Steve Goldberg, Southwest’s senior vice president of operations and hospitality, and Julie Weber, vice president and chief people officer, wrote to employees Friday that if they did not have an exemption approved by the Dec. 8 deadline, they could continue working until a decision had been made on their exemption request, CNBC reported Tuesday. Employees have until Nov. 24 to complete their vaccination or request a exemption.

Employees will continue to be paid while their exemption requests are reviewed, and those who are denied will be allowed to continue working until the company can “coordinate with them on meeting the requirements.” The company is still requiring new hires to be fully vaccinated before they are brought on board.

Major airlines have each handled Biden’s vaccine mandate differently. American Airlines is apparently also looking at loosening its requirements in the short term; the Association of Professional Flight Attendants said Monday that American’s management “indicated that, unlike the approach taken by United, they were exploring accommodations that would allow employees to continue to work” in a meeting last week.

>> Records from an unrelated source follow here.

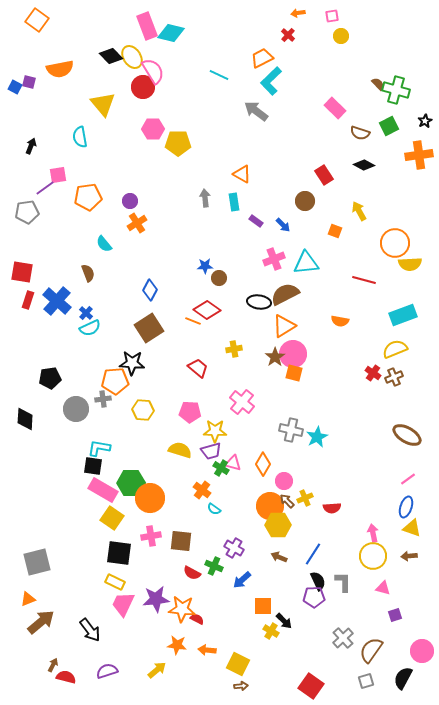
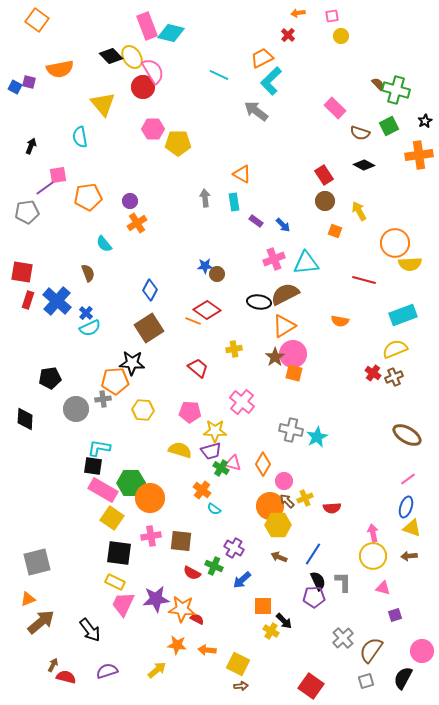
brown circle at (305, 201): moved 20 px right
brown circle at (219, 278): moved 2 px left, 4 px up
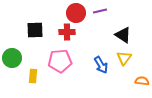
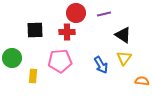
purple line: moved 4 px right, 3 px down
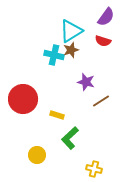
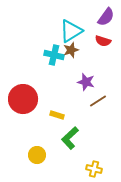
brown line: moved 3 px left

United implemented a vaccine mandate in August, before the Biden administration made an announcement on a federal regulation, and told staff who got an exemption they would be placed on unpaid leave. 96% of United employees are now vaccinated. Delta Airlines, also a federal contractor, has not yet announced mandate guidelines but said 90% of its employees are already vaccinated. (RELATED: Major Airlines Say They Will Keep Vaccine Mandate For Employees In Place, Defying Texas Governor’s Ban)

Hundreds of Southwest employees, customers and other supporters protested the vaccine mandate outside the company’s headquarters in Dallas, Texas, Monday. There was speculation that protests against the mandate caused a recent string of delayed and cancelled flights by the carrier, but Southwest leadership has denied that the two events are connected.